Primary key: (run_seed, rule_idx, step, agent_id)

column dtype notes
run_seed int32
rule_idx int16
step int32
agent_id int32
assets float32 matches simulation internal type
num_elections_participated int32 cumulative counter across all areas/steps
personality_group_idx int16 stored preference-group index
eligible_for_election boolean eligibility flag in this area/step election
participating boolean participation decision in this area/step
election_fee float32 charged fee in this area/step
reward_personal float32 reward/penalty amount
election_delta_abs float32 realized absolute asset delta
election_delta_rel float32 realized relative asset delta
participation_baseline float32 EMA baseline for participation learning
participation_signal float32 participation learning signal (mode-dependent)
participation_signal_group_component float32 centered/group component participation signal
participation_signal_fee_component float32 explicit fee component of participation signal
q_participation float32 learned participation propensity (q)
participation_probability float32 current participation probability from q
altruism_factor float32 agent altruism_factor
dissatisfaction_value float32 dissatisfaction (distance)
dissatisfaction_baseline float32 EMA baseline for dissatisfaction
dissatisfaction_signal float32 baseline-corrected dissatisfaction signal

Semantics: the row for step t represents the agent’s final state after it participated in all elections it was eligible for during step t.

votes.parquet

Vote signal table (participants only). This is the single source of election-contextual agent values (belief/confidence).

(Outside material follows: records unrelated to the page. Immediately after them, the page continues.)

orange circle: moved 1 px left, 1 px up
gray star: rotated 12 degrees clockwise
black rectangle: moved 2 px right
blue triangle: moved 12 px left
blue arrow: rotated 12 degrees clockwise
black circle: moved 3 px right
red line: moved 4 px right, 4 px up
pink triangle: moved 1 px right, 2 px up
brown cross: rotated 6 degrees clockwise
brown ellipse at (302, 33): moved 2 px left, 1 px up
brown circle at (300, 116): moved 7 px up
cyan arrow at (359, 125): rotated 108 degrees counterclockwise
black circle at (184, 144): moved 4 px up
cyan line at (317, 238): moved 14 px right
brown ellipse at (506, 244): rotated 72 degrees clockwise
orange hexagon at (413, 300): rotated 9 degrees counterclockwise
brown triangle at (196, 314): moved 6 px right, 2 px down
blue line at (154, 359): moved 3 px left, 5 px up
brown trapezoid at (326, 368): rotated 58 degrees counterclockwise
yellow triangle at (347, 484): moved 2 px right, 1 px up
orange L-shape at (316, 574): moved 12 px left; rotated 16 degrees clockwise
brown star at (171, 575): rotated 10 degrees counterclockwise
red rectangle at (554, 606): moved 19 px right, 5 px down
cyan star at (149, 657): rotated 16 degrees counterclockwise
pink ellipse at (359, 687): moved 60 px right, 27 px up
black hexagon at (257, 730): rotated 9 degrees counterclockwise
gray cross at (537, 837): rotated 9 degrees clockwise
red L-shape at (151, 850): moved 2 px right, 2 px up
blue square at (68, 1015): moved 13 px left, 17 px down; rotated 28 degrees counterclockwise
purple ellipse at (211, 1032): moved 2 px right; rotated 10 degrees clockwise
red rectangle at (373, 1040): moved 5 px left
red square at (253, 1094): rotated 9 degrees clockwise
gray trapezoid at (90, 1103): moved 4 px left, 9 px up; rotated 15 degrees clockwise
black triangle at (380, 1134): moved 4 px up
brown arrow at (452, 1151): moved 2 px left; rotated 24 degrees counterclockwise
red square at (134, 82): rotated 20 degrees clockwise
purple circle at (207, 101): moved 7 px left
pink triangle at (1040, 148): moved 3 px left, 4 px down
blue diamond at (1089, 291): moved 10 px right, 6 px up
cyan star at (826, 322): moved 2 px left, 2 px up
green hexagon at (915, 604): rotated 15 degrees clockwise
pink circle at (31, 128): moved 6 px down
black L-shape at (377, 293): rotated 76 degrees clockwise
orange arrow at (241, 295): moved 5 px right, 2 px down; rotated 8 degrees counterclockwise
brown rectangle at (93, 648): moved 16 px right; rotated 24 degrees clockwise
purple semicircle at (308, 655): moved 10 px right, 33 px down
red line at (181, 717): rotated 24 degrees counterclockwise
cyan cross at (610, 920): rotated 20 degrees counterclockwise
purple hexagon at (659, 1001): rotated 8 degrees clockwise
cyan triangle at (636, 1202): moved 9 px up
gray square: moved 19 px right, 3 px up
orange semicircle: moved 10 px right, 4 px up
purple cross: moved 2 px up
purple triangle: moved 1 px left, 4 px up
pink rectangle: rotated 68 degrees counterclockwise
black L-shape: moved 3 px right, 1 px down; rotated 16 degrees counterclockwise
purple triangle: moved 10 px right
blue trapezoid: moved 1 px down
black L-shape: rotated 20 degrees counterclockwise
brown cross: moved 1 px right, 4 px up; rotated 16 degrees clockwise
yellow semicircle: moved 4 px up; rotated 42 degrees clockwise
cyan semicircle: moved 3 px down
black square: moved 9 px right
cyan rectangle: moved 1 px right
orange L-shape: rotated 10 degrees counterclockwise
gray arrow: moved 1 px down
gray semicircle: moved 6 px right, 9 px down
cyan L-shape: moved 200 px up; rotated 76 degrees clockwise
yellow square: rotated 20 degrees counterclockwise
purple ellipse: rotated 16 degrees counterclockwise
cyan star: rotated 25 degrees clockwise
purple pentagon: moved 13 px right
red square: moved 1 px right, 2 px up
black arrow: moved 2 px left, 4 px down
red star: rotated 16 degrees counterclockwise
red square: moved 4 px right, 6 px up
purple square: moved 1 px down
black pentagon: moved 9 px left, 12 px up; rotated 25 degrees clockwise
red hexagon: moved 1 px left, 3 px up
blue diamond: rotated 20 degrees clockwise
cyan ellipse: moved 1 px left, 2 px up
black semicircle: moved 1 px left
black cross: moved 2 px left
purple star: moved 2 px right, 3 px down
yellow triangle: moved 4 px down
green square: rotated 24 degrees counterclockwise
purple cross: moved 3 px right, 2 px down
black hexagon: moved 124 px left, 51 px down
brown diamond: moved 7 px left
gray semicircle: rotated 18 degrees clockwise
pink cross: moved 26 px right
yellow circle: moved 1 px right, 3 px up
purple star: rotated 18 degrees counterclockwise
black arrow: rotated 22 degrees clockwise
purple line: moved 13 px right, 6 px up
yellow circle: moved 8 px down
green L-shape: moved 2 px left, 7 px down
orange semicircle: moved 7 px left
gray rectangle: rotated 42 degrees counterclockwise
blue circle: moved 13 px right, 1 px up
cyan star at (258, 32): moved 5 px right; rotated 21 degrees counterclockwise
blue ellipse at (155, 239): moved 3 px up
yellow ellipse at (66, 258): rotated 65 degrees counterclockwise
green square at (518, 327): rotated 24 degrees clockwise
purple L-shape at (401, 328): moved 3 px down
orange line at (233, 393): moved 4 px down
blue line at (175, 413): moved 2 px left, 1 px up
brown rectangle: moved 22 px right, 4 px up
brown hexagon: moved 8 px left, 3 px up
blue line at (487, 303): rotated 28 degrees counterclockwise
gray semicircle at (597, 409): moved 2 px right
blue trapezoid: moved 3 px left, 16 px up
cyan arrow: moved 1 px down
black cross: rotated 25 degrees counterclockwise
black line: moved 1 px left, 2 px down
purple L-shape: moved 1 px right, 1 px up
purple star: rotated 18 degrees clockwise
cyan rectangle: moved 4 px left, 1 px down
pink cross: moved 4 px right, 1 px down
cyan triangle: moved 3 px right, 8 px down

Primary key: (run_seed, rule_idx, step, area_id, agent_id)

column dtype notes
run_seed int32
rule_idx int16
step int32
area_id int32 disambiguates overlapping areas
agent_id int32
participating boolean always true (rows only for participants)
confidence float32 agent confidence at vote time in this area
voted_altruistically boolean True/False/null at vote time
estim_dst_color_0..estim_dst_color_{C-1} float32 estimated area color distribution at vote time
rank_1_option_id Int32 option row index into model.options
rank_1_oppose_score float32 lower = better
rank_2_option_id Int32
rank_2_oppose_score float32
rank_3_option_id Int32
rank_3_oppose_score float32

Notes:

  • votes.parquet uses a fixed 3-rank wide layout to reduce row counts.
  • If fewer than 3 options exist, remaining rank_* fields should be null.
  • If estimate distributions are missing/invalid at vote time, estim_dst_color_* is written as NaN (fail-visible), not zeros.
  • If no agent participates in a run/step, votes.parquet may be empty (0 rows) but remains schema-valid with typed columns.
  • For tied oppose scores, top-k rank extraction uses seeded RNG tie-breaking (unbiased); id-based tie fallback is not used.